The organoids are pea-sized. The team kept them physically apart in the lab. The axons bridged the space anyway.
This is not a rodent study. Most prior research on nerve regeneration relied on mice or rats, whose biology differs from humans in critical ways. The Cambridge team used human tissue from the start. That alone shifts the ground under the field.
The lead researcher, Andras Lakatos, and his team found something else. Human neurons have a built-in timer. Until roughly day 150 of development, damaged axons can regrow. After that, a biological switch flips. A network of genes activates and sharply shuts down the cells’ regenerative ability.
They identified the gene network driving that switch. Then they blocked its key regulators. The neurons regained their ability to grow axons.
That part of the work is basic science. But it points directly at a clinical target.
The team also tested an existing drug called lynestrenol. It improved axon regrowth in their experiments. Lakatos has said lynestrenol is unlikely to be the final clinical answer. But the fact that an already-approved drug had any effect at all suggests a faster path to human trials than starting from scratch.
The study was published in Cell Reports. It is a technical paper. But its implications are blunt. Spinal cord injury, motor neurone disease, multiple sclerosis — these conditions involve nerve damage that medicine has largely written off as permanent. This work challenges that assumption directly.

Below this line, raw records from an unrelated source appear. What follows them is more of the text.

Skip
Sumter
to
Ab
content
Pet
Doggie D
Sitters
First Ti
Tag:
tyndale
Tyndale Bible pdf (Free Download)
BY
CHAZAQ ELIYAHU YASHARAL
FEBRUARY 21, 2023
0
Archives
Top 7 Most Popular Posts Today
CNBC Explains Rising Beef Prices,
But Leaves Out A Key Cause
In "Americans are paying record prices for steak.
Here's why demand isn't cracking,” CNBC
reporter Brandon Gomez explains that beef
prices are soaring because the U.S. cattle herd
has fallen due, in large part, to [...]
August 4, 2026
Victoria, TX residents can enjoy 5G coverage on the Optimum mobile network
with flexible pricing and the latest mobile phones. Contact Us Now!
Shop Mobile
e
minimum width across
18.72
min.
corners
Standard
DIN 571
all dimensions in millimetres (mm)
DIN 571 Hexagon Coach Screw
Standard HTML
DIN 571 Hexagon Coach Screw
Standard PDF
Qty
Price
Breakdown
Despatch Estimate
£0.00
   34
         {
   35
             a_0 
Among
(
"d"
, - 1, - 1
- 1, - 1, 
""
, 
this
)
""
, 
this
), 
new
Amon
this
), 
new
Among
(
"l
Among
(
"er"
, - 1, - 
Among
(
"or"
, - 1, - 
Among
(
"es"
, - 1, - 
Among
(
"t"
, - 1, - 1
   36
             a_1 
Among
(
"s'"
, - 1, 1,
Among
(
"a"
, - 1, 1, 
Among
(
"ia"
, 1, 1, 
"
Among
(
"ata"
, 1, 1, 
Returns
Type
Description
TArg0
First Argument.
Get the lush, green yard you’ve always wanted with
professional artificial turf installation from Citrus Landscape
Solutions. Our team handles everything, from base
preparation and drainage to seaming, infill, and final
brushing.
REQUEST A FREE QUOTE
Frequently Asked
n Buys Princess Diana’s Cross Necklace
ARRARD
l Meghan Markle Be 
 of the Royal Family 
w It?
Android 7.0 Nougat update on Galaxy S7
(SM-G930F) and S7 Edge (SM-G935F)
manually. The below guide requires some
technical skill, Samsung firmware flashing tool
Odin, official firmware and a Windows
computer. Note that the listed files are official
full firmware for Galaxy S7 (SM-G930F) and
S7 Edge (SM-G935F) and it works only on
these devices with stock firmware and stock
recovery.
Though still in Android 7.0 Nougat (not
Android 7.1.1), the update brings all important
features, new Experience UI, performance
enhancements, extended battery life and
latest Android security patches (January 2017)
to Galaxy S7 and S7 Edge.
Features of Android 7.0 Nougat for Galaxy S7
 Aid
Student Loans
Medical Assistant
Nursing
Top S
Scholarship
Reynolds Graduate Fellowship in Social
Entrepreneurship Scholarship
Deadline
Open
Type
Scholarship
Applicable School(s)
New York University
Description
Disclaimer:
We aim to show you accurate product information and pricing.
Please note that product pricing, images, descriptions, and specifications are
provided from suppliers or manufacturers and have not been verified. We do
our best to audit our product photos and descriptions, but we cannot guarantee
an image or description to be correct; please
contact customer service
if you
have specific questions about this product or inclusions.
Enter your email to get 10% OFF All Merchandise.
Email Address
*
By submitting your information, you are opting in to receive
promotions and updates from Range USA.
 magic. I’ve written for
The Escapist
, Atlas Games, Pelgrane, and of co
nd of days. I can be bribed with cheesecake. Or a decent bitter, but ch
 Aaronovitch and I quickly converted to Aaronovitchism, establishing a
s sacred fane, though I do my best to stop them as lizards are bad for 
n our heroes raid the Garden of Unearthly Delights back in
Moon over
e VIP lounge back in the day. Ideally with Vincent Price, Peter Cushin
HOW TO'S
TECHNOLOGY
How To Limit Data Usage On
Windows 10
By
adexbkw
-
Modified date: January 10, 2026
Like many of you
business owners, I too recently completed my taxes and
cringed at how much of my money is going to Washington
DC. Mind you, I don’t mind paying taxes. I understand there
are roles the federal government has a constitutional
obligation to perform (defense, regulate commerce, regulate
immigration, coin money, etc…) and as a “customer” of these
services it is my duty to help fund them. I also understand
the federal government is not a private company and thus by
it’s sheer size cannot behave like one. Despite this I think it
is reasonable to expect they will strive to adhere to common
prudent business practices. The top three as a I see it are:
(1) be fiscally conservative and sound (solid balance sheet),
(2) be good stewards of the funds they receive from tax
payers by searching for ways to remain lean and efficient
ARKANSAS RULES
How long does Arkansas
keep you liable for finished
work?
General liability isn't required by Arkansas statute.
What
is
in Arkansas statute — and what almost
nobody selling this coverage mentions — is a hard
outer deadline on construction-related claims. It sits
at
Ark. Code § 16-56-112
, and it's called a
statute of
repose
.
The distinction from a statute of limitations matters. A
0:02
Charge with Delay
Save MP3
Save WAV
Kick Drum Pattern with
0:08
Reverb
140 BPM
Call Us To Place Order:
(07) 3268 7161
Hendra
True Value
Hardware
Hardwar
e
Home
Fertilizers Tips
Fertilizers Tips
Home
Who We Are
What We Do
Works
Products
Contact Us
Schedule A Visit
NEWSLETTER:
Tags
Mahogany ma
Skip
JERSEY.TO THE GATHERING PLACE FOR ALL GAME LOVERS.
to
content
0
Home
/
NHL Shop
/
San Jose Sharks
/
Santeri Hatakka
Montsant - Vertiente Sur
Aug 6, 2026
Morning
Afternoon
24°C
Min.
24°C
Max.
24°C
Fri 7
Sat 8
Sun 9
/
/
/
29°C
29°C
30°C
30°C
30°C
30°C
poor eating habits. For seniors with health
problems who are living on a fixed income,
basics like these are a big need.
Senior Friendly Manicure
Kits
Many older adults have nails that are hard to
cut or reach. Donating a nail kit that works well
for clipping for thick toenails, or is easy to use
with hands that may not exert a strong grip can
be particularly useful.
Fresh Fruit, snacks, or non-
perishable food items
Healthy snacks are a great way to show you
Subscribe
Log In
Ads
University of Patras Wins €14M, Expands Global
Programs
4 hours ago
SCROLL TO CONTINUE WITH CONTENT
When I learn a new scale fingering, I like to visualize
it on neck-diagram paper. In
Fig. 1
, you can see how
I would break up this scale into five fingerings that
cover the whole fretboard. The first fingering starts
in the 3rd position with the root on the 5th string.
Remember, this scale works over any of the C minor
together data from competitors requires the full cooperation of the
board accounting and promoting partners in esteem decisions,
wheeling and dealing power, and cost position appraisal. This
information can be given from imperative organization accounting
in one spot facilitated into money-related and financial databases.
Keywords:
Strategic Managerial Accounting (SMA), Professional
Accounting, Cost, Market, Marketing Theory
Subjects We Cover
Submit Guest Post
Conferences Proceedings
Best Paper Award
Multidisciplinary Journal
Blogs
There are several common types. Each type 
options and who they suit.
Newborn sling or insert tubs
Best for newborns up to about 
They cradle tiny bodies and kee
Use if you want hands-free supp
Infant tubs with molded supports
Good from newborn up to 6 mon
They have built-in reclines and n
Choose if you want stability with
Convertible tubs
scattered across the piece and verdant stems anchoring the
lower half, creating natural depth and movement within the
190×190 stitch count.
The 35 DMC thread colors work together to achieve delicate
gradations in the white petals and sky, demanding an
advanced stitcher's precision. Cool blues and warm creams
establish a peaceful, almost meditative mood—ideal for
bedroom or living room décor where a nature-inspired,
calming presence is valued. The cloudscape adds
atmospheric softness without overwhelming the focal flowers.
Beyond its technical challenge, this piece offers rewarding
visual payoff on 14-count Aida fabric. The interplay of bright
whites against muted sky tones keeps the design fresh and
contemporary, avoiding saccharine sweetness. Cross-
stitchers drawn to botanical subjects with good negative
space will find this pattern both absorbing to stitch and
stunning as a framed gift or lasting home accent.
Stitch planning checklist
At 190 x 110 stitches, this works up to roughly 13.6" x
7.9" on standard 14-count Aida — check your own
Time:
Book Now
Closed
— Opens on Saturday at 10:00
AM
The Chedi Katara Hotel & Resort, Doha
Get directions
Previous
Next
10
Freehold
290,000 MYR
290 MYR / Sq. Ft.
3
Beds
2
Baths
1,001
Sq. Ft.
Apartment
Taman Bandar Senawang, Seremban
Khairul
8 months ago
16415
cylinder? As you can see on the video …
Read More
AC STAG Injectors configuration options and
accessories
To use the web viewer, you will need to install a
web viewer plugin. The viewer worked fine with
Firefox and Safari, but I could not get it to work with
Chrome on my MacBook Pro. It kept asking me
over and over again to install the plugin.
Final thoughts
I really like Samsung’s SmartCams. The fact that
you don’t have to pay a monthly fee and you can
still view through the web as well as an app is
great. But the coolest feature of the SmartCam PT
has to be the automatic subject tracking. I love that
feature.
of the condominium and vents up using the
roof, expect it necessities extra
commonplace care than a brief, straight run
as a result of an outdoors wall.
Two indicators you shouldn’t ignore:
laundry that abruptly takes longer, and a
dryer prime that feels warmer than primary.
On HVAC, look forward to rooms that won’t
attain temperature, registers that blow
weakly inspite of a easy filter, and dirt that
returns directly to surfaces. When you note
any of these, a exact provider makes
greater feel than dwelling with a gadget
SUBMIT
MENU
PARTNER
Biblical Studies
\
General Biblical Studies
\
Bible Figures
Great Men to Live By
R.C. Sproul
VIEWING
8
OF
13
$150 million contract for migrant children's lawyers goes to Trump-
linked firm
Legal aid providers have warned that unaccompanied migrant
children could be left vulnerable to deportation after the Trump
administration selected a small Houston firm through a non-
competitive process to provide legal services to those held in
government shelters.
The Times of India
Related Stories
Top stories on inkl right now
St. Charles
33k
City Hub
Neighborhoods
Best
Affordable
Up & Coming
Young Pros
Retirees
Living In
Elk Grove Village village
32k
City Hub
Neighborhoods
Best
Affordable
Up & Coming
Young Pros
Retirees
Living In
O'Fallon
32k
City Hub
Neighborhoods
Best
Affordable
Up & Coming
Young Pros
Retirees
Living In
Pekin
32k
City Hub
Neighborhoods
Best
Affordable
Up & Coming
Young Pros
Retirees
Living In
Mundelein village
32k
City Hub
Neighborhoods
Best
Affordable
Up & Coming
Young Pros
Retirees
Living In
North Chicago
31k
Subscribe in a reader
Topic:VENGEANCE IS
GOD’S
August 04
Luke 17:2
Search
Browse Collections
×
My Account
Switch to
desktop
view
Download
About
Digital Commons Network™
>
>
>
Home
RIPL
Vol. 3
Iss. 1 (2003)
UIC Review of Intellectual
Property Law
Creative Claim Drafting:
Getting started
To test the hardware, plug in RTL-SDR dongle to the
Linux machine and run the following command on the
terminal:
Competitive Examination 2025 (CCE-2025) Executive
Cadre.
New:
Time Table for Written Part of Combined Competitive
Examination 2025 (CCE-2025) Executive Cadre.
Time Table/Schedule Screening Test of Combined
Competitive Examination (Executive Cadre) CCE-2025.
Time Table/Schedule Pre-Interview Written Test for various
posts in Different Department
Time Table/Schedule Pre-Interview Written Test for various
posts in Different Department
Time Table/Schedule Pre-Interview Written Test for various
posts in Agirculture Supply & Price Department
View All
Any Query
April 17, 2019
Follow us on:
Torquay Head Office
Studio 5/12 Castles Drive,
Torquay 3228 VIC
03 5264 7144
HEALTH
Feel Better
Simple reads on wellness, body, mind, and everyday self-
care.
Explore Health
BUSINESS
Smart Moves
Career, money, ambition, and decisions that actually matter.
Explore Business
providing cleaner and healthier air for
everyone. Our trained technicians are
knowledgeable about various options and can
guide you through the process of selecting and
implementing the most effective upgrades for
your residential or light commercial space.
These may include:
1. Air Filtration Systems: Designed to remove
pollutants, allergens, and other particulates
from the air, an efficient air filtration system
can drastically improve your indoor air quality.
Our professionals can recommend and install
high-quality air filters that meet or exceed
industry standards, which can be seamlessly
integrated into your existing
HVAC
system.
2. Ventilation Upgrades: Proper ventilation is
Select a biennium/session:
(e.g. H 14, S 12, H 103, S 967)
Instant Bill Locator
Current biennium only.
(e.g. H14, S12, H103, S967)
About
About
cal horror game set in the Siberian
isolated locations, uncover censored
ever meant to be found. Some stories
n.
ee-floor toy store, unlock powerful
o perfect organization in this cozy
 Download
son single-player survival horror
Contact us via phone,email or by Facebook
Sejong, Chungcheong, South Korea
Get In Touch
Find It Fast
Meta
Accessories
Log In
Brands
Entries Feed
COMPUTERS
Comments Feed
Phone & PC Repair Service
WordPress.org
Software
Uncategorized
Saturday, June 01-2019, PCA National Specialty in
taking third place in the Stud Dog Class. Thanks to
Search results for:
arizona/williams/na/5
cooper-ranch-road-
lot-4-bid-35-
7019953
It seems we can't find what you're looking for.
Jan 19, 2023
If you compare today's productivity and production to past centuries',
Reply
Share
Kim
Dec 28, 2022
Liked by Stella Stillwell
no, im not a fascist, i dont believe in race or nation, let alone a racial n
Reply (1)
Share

There is a long way from a pea-sized organoid in a dish to a human patient. The model does not replicate the full complexity of a living spinal cord. Scar tissue, immune responses, and the sheer scale of a human injury are not present in the lab system. The researchers know this.
But the model does something no animal model could do. It shows that human neurons, when directly targeted, can regenerate. That was not known before. It was assumed they could not. The assumption now has evidence against it.
The timing matters. The gene switch they identified kicks in around day 150 of development. That is roughly the midpoint of a human pregnancy. It suggests that the regenerative capacity is lost as the nervous system matures and stabilizes. Finding a way to turn that switch back on in adults is the next challenge.
Lakatos’ team has already shown it can be done in a dish. The next step is translating that into a therapy that works inside a living body. That step will take years. But the direction is now clear.
For patients with conditions that were untreatable, that direction alone is news.